Innovation fee goes halfway

By on September 17, 2014

Three years ago, a freshman spent $200 on three textbooks that he never opened.

Now a senior and the Student Government Association’s advocate general, Adam Hasley didn’t feel like this is just his problem. He realized the fact-memorization model of learning is simply outdated, and the referendum that he thinks will help teachers do more with their class time will go to a student vote next week.

Should it pass, it will add $5 per semester to tuition. Teachers would use the money, an estimated $400,000 per year, to innovate their classrooms and incorporate online teaching methods. The money would be controlled by a seven-person committee comprised four students and three faculty, so students will always have final say. Teachers will send proposals into this committee, and the committee will spend money on the ideas it thinks are best.

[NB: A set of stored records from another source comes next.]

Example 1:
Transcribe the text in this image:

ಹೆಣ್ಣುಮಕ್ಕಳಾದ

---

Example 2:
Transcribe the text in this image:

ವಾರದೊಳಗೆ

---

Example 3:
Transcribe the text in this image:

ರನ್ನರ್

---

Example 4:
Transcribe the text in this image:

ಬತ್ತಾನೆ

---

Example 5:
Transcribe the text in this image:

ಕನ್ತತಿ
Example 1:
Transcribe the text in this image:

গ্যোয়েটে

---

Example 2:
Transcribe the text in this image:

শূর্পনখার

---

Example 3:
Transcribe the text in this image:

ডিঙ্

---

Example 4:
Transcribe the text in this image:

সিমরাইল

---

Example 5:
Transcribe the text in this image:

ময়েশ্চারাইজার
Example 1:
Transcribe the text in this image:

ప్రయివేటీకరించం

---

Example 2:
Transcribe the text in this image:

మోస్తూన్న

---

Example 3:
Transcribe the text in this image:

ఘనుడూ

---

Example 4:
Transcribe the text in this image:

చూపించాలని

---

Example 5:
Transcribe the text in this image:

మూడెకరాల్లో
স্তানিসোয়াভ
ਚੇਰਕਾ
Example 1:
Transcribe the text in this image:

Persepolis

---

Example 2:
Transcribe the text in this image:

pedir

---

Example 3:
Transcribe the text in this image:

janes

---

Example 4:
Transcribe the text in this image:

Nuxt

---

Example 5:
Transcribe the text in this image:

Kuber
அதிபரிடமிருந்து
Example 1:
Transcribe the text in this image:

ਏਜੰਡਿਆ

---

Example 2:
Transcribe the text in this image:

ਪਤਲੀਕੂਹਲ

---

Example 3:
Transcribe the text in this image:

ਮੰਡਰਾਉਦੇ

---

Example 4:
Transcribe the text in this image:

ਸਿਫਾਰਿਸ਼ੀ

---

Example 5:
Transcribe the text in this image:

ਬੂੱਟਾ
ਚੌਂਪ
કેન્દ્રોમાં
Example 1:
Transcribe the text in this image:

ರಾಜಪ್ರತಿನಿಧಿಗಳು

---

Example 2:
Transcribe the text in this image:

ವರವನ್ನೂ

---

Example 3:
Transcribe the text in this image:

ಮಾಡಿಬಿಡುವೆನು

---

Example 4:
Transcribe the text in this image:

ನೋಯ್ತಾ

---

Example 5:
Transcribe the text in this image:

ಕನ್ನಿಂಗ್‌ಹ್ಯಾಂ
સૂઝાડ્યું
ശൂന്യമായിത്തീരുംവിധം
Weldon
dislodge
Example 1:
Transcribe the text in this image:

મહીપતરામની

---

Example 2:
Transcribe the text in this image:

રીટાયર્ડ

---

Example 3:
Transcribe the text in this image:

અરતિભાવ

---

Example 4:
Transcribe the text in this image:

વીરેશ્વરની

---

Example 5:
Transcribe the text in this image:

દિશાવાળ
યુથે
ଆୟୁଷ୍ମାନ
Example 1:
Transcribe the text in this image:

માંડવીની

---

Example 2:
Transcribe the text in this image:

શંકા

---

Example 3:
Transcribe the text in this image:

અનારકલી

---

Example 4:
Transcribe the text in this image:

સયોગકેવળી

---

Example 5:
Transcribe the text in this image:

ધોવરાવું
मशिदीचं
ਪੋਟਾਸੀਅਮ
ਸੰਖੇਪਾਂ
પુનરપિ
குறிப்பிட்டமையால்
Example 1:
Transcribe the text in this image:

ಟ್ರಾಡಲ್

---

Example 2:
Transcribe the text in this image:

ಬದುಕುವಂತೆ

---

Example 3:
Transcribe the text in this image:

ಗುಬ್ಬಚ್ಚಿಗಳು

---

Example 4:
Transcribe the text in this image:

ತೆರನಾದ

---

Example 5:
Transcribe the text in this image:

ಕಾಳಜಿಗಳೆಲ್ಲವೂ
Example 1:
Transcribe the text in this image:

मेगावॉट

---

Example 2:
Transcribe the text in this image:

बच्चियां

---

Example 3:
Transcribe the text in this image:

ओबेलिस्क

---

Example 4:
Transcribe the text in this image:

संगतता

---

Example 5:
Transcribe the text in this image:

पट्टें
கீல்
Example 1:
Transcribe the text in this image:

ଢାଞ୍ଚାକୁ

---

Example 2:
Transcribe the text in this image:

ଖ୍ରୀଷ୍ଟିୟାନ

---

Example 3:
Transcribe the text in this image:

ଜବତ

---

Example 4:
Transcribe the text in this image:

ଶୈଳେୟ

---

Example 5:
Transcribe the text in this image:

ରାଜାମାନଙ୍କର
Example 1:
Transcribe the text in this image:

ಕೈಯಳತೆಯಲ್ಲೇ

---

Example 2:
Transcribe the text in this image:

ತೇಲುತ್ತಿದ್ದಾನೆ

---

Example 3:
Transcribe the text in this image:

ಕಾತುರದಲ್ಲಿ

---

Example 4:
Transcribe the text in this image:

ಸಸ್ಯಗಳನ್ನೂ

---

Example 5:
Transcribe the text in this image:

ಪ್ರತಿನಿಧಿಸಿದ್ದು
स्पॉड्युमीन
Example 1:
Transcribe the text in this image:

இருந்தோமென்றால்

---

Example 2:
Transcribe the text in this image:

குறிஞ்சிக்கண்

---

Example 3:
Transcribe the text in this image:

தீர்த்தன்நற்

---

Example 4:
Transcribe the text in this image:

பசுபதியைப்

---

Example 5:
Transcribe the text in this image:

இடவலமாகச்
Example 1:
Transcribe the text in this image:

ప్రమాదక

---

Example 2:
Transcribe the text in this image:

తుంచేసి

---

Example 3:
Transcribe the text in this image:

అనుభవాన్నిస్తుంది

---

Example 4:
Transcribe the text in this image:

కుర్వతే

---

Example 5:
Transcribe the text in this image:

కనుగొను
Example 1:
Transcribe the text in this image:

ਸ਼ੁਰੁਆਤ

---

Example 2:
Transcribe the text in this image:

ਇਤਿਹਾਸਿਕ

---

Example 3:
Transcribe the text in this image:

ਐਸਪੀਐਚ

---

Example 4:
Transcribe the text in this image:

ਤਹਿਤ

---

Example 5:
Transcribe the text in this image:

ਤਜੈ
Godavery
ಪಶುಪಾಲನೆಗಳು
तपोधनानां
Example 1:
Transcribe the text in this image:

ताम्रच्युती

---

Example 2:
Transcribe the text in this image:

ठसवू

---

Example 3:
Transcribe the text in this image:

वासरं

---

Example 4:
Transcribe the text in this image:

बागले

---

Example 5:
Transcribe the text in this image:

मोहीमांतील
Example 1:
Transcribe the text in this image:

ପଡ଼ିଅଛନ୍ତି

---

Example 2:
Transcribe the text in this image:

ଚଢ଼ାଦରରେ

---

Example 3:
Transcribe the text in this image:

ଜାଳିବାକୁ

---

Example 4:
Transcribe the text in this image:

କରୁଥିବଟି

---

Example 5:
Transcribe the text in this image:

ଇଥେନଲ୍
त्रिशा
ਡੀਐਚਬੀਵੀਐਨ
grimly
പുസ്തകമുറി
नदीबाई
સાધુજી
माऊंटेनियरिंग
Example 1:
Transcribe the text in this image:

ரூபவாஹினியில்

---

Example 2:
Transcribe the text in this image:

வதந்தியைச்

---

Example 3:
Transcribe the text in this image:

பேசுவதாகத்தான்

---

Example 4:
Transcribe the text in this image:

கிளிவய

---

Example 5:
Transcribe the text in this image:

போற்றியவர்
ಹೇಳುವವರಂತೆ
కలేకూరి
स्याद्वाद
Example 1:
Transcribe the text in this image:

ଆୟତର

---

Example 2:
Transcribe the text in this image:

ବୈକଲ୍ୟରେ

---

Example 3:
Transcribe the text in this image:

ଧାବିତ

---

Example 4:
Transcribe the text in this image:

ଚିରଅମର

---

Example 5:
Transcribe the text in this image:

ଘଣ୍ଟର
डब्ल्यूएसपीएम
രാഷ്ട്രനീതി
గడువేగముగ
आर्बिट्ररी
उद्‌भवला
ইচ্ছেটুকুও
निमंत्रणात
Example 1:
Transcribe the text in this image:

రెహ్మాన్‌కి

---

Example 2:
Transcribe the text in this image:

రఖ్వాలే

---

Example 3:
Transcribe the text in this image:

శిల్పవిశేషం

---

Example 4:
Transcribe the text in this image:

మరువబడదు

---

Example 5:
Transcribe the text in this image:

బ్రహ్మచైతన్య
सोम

This referendum is trying to solve a universal problem, but it doesn’t exactly go for the throat, does it?

In previous interviews,,Hasley has said he doesn’t want to be too aggressive and go for things most students aren’t upset about, and in this, he’s failed perfectly. Most students aren’t upset about the university not finding money to fund the coolest classroom idea. Most students are upset about buying those textbooks.

We’re not spending roughly $1,000 and three hours a week per class for the lecturer to tell us to drop another $100 and another two to three hours a week on a book we could have gotten anyway to do the lecturer’s job for him. We’re not spending $1,000 per class so the math teacher can tell us to pay another $70 for My Stat Lab for the privilege of accessing monotonous homework that should have been on Blackboard. And we’re not paying $1,000 per class to hone our short-term memorization skills, which is the only thing that happens in classes based around periodic multiple-choice tests.

These teaching crutches are as ineffective and outdated as they are expensive, and if Hasley had pushed through legislation to get the textbook industry off campus, most students would be clamoring to put their names on it.

So, it’s not the referendum we really want. But will it fix the problem?

There’s really no way to know. This represents a cheap opportunity to innovate in the classroom, and with the university’s newfound financial crisis, new and unproven teaching methods will be the first on the chopping block. But best-case scenario, one or two ideas will be implemented in a couple of years, and even if this revolutionizes high-end teaching, low-end, fact-memorization teaching will still be around.

If the question is a black-and-white vote yes or vote no, students should vote yes. There’s really no reason to vote no — it costs a cup of coffee per semester. But it’s a begrudging yes. It’s a low-risk, low-reward referendum — or at least, a very extremely slow reward that won’t benefit everyone.

And freshmen will still be wasting absurd amounts of cash on textbooks that they don’t need.